Gap Analysis of the Study
The study reveals a gap between perception and practice, which can be attributed to inadequate knowledge about screening and various barriers. To improve screening uptake, it is crucial to identify and address these barriers. Possible barriers may include limited access to screening facilities, fear or embarrassment related to the screening process, lack of awareness about the importance of screening, and cultural or social norms that discourage women from seeking screening. Addressing these barriers requires a comprehensive approach, including community-based education and awareness campaigns, enhancing access to screening facilities, and addressing cultural and social norms that hinder women from seeking screening services.
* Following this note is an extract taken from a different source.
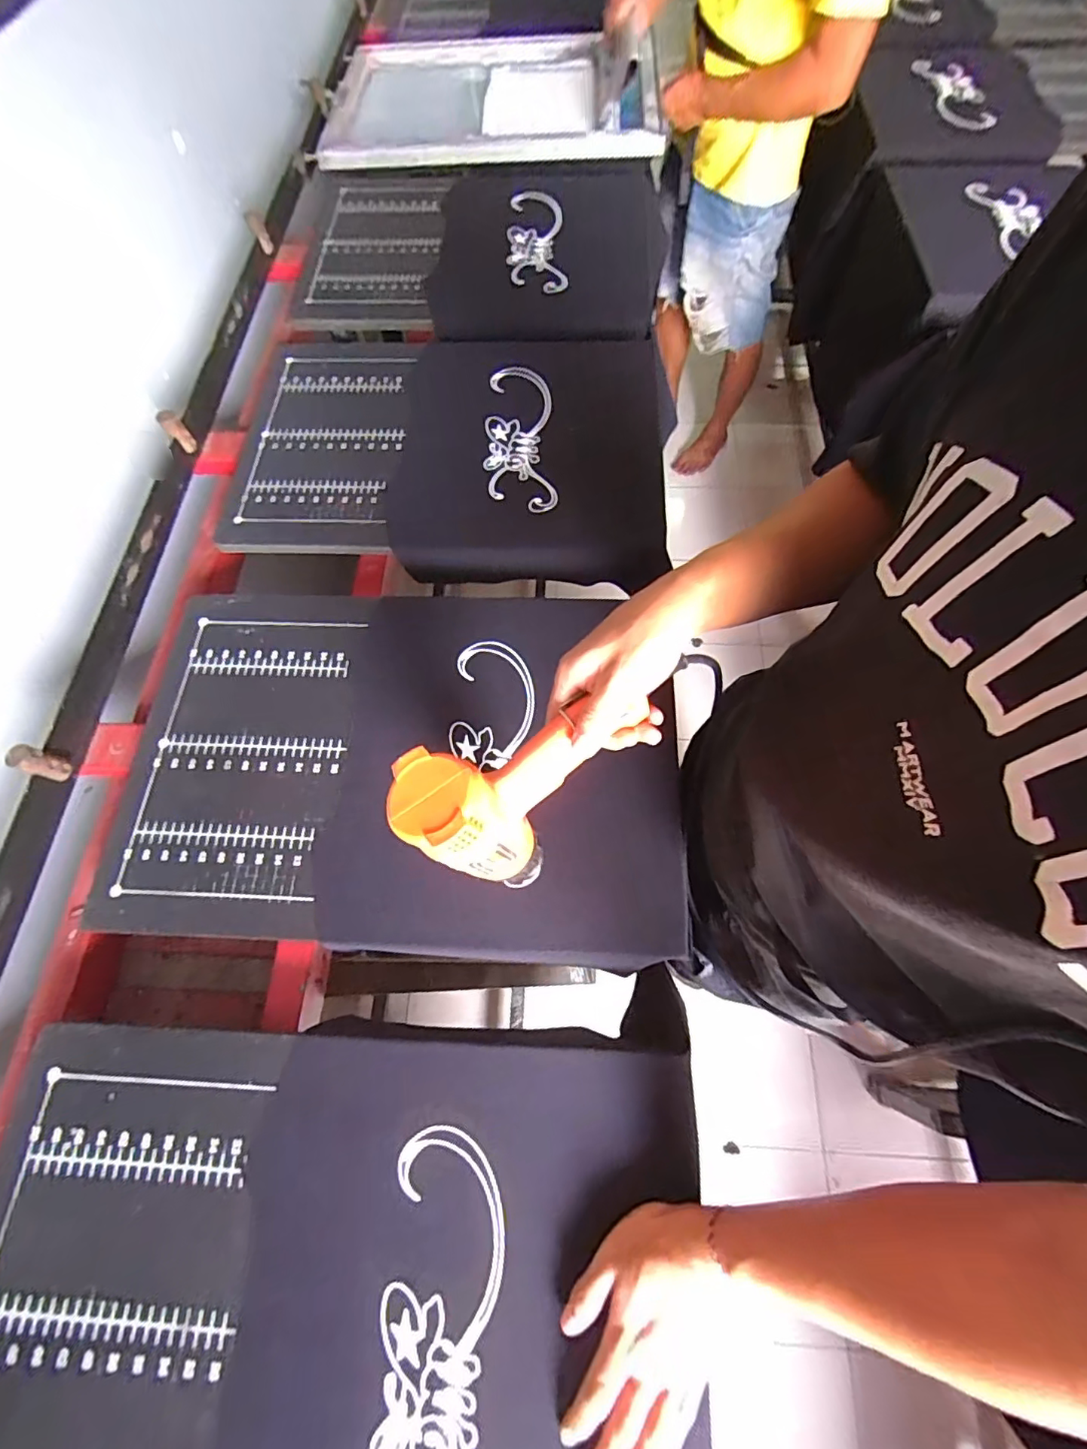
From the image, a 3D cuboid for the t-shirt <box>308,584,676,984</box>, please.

Healthcare providers play a critical role in promoting screening and addressing concerns and queries of women regarding the screening process. However, our study identified reasons cited by participants for not undergoing screening. It is concerning that many women lack understanding about screening and relies on symptoms before seeking screening, which is not an effective approach. Educating individuals about the benefits of screening and the significance of early detection is essential.
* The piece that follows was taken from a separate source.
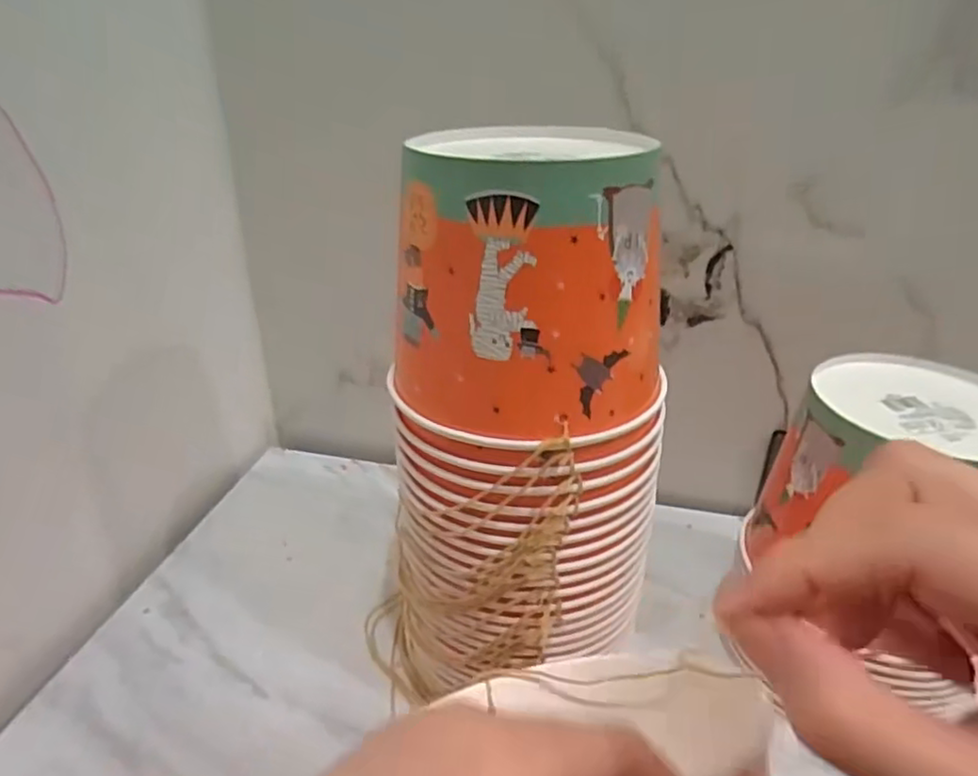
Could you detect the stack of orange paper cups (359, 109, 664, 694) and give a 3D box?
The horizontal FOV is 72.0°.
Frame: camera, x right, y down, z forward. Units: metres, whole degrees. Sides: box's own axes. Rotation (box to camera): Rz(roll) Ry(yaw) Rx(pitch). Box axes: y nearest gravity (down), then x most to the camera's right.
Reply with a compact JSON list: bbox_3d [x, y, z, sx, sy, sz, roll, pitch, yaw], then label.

Furthermore, it is worrisome that many subjects fear potential pain during the screening procedure and are unsure about where to go for screening. Addressing these concerns by providing education and information about the screening process can help enhance screening uptake. Additionally, addressing social stigma and embarrassment associated with screening can encourage more individuals to seek screening services.
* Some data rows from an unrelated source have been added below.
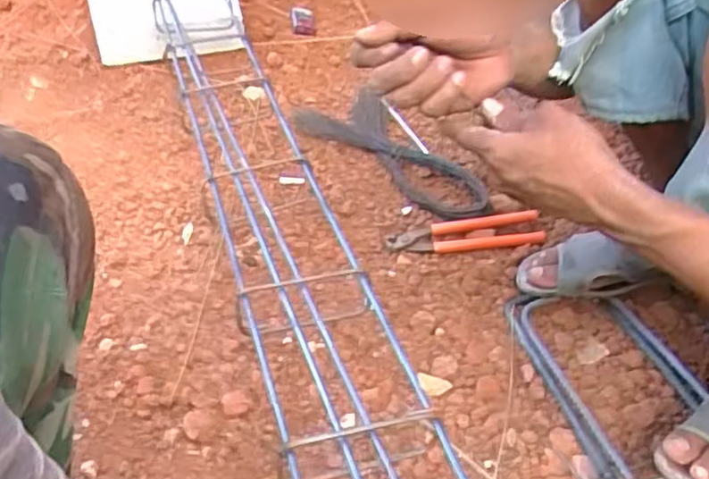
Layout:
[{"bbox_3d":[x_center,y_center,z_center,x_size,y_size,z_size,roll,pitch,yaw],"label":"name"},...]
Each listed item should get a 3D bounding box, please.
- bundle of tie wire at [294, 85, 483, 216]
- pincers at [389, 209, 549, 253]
[{"bbox_3d":[0.048,-0.151,1.143,0.177,0.030,0.438,-19,41,-22],"label":"bundle of tie wire"},{"bbox_3d":[0.158,-0.010,0.984,0.218,0.017,0.062,-2,38,-1],"label":"pincers"}]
Lack of time was also reported as a reason for not undergoing screening, a common barrier in various settings. Introducing flexible screening options, such as evening or weekend hours, to accommodate individuals' schedules and make screening more accessible may be necessary. Thus, the reasons mentioned by participants regarding their decision not to undergo screening underscore the need for targeted education and awareness campaigns, along with efforts to overcome practical barriers that hinder individuals from seeking screening services. Such efforts can contribute to improving screening uptake and reducing the burden of cervical cancer in the population.
Conclusion
The study emphasizes the significance of enhancing awareness and addressing negative attitudes toward cervical cancer screening as an integral part of an effective prevention program. It is crucial to take into account socioeconomic and cultural factors that influence knowledge and attitudes regarding cervical cancer and screening, including the urban-rural divide, literacy levels, poverty levels, and access to healthcare facilities and professionals. Community-based interventions and programs, particularly those implemented by societal organizations, can play a vital role in increasing awareness and encouraging screening participation in rural areas.
Additionally, the study highlights the potential impact of heightened awareness of cervical cancer on the uptake of the HPV vaccine. This is particularly important as the country contemplates introducing the HPV vaccine to the national vaccination program. By addressing knowledge gaps, negative attitudes, and barriers to screening, efforts can be made to improve overall awareness and promote preventive measures, including the uptake of the HPV vaccine.
Declarations
Conflict of Interest
The authors declared no potential conflicts of interest concerning the research, authorship, and/or publication of this article.